(Collected data)

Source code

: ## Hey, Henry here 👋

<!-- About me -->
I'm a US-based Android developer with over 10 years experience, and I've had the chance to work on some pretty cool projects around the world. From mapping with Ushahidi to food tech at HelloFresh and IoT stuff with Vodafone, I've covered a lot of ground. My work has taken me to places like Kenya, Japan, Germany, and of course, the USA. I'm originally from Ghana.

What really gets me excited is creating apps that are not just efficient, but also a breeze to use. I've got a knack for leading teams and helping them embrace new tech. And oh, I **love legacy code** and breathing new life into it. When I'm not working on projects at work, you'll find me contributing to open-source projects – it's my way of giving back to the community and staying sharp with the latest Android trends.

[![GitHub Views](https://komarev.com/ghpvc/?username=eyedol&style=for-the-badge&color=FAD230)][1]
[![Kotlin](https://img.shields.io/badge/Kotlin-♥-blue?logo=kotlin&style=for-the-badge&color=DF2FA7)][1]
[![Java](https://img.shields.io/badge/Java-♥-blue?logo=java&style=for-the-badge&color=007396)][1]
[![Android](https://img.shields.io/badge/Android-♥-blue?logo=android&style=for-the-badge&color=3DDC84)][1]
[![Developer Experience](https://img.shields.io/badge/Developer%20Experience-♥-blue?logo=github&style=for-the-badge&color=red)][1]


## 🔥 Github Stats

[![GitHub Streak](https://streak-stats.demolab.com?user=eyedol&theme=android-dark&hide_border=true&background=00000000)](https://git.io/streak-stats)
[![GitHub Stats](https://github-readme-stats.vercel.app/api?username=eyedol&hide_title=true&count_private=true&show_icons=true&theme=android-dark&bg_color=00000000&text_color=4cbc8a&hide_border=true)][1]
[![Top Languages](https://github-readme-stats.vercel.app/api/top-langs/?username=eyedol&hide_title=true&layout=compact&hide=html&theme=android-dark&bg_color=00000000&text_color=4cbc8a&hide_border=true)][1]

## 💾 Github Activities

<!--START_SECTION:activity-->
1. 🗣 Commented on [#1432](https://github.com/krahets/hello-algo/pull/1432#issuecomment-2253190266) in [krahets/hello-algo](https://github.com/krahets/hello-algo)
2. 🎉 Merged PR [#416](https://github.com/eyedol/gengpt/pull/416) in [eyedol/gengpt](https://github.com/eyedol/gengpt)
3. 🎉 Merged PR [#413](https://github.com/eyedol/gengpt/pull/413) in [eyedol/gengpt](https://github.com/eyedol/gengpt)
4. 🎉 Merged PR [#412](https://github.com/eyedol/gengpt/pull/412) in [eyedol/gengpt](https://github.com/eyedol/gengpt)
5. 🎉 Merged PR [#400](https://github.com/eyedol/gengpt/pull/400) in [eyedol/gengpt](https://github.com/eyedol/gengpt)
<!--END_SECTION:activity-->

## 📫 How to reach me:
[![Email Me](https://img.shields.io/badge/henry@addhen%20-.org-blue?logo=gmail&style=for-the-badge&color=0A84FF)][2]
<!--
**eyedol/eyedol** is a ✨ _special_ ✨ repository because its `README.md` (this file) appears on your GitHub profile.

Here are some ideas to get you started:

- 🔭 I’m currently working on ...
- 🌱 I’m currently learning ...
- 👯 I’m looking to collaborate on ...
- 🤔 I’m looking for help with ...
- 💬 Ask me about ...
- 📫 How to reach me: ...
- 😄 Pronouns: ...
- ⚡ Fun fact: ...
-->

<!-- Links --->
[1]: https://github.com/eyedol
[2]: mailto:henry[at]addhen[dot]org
...
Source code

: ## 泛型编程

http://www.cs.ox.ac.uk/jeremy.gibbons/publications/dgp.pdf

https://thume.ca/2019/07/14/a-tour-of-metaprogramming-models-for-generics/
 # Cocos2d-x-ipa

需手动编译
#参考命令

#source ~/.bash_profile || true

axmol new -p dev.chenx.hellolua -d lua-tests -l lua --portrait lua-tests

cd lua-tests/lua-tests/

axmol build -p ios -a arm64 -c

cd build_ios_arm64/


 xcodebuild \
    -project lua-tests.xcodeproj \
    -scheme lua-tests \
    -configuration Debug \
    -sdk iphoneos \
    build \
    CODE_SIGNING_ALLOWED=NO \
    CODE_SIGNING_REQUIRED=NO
---
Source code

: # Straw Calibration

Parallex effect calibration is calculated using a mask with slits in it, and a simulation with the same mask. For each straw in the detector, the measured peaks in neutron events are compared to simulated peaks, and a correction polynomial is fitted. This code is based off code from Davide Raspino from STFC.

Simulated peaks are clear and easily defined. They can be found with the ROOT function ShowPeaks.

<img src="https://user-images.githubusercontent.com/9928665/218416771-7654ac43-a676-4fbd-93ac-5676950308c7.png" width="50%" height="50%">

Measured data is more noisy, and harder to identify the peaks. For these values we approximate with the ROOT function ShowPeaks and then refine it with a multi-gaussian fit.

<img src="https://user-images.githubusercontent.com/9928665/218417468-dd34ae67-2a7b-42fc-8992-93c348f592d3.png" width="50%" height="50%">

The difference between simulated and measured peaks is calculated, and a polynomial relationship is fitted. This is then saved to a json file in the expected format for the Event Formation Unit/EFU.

▶ [Work required]
Each line of the records with the word "tests" in it is to be copied.

▶ [Answer to the exercise]
axmol new -p dev.chenx.hellolua -d lua-tests -l lua --portrait lua-tests
cd lua-tests/lua-tests/
    -project lua-tests.xcodeproj \
    -scheme lua-tests \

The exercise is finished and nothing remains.